Tea Party Republicans frequently pontificate about the Constitution. The 112th Congress, in which John Boehner was elevated to Speaker, began with a ceremonial reading of the document "for the first time ever." The House Republican Caucus introduced a rule in 2011 that requires all legislation to "cite its specific constitutional authority." Republicans routinely allege that President Obama's actions menace the Constitution. To quote Republicans in Congress, America faces a "constitutional crisis" because "King Obama" has "rewritten the Constitution for himself." But when it is time to actually stand up for the Constitution, these sermonizing politicians cannot meet even their most rudimentary responsibilities. America doesn't need politicians who lecture about the Constitution; we need politicians who follow it.

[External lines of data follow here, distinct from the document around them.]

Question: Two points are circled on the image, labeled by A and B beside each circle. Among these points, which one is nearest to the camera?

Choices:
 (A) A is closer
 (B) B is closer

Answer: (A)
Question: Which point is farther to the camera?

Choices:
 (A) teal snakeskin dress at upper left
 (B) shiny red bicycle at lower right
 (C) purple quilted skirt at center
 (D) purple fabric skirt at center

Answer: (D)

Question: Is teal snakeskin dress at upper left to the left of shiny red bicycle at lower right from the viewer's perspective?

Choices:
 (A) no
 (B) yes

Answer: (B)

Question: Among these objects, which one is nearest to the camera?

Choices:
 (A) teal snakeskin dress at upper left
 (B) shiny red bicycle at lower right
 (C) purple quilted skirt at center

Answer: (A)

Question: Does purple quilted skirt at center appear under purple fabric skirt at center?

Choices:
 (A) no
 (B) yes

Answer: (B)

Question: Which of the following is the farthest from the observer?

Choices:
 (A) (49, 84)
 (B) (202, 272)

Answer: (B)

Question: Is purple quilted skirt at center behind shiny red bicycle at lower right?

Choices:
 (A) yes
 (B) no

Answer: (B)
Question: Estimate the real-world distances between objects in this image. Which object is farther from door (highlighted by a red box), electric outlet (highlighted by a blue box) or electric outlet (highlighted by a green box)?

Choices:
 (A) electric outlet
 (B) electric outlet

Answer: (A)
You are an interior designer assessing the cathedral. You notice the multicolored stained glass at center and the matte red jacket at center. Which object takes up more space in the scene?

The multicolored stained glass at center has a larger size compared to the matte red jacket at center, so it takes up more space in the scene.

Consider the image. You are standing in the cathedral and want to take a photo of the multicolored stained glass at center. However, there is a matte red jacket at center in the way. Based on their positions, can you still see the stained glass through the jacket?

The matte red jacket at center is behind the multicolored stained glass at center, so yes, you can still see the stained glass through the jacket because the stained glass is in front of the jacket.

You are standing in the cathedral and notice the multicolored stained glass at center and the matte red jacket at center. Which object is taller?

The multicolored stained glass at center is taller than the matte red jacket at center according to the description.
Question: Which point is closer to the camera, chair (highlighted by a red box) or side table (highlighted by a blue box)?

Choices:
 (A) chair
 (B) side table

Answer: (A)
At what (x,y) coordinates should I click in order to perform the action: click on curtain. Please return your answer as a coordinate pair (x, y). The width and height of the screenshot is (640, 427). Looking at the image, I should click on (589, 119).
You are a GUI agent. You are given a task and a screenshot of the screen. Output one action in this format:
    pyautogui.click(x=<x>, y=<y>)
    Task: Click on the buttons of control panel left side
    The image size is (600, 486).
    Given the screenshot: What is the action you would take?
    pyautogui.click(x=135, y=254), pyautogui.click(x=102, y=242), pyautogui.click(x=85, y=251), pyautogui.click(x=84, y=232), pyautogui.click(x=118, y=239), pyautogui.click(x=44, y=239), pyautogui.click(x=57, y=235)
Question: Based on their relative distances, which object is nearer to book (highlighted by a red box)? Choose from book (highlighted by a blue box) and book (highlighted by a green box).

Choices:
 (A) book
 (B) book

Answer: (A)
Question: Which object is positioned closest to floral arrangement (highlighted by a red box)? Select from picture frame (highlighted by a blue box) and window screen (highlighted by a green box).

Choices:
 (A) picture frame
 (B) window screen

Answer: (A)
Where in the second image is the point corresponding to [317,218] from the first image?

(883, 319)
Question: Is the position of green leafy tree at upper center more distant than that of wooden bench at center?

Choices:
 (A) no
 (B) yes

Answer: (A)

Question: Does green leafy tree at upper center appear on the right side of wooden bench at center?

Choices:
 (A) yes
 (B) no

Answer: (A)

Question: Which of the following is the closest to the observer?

Conservative Republicans don't stop at undermining public defense. They also embrace extreme cuts to civil legal assistance. While not protected by the Sixth Amendment, civil legal aid is a vital component of the safety net. Every year, it helps 1.8 million low income Americans facing everything from domestic violence to foreclosure. Like criminal legal aid, it is also egregiously underfunded. Almost every House Republican supported a 2011 plan to chop nearly 20% from the annual appropriation of the Legal Services Corporation (LSC), the nation's primary provider of civil legal aid. For some Republicans, these severe cut to LSC did not go far enough. 170 Republicans, or 70% of the Congressional Republican Caucus, subsequently voted to eliminate all funding for the LSC.
Fortunately, the Obama Administration and Congressional Democrats have successfully blocked the most radical reductions in public defense. Attorney General Holder and Solicitor General Verrilli have been tireless advocate for reversing the cuts and establishing an equitable judicial system.
Ironically, Speaker Boehner resorted to the American justice system to sue President Obama, the very system he has worked relentlessly to underfund for indigents. Instead of suing Obama, he should start fixing the system he and his colleagues broke.